== What this task involves ==
Copy each line below in which the string "none" occurs.

== Data segment ==

Start of Block

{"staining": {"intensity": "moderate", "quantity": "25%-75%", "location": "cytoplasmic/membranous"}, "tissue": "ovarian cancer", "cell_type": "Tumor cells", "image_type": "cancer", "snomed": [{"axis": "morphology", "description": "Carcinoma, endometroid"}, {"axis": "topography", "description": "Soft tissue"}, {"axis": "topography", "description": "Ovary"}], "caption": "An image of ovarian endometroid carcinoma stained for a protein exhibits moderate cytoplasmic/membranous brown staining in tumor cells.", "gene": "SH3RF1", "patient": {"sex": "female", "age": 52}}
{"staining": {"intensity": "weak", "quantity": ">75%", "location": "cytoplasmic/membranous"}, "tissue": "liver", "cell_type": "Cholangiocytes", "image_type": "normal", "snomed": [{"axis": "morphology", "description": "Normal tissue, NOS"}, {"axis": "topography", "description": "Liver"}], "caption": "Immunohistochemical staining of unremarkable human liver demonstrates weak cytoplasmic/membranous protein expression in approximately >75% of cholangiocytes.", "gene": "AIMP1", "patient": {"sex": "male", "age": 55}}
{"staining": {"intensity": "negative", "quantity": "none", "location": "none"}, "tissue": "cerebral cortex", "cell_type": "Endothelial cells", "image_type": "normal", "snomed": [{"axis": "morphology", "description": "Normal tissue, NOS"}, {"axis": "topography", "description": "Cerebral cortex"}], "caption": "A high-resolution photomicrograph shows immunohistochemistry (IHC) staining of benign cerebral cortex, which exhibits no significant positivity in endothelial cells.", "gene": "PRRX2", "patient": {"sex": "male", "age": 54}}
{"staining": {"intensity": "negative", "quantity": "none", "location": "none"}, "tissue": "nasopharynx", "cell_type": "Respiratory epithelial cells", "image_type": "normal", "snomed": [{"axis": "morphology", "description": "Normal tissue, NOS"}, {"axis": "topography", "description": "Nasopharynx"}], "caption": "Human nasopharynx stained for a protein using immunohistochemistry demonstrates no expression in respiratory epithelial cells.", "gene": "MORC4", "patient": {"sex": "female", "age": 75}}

End of Block

== Output ==
{"staining": {"intensity": "negative", "quantity": "none", "location": "none"}, "tissue": "cerebral cortex", "cell_type": "Endothelial cells", "image_type": "normal", "snomed": [{"axis": "morphology", "description": "Normal tissue, NOS"}, {"axis": "topography", "description": "Cerebral cortex"}], "caption": "A high-resolution photomicrograph shows immunohistochemistry (IHC) staining of benign cerebral cortex, which exhibits no significant positivity in endothelial cells.", "gene": "PRRX2", "patient": {"sex": "male", "age": 54}}
{"staining": {"intensity": "negative", "quantity": "none", "location": "none"}, "tissue": "nasopharynx", "cell_type": "Respiratory epithelial cells", "image_type": "normal", "snomed": [{"axis": "morphology", "description": "Normal tissue, NOS"}, {"axis": "topography", "description": "Nasopharynx"}], "caption": "Human nasopharynx stained for a protein using immunohistochemistry demonstrates no expression in respiratory epithelial cells.", "gene": "MORC4", "patient": {"sex": "female", "age": 75}}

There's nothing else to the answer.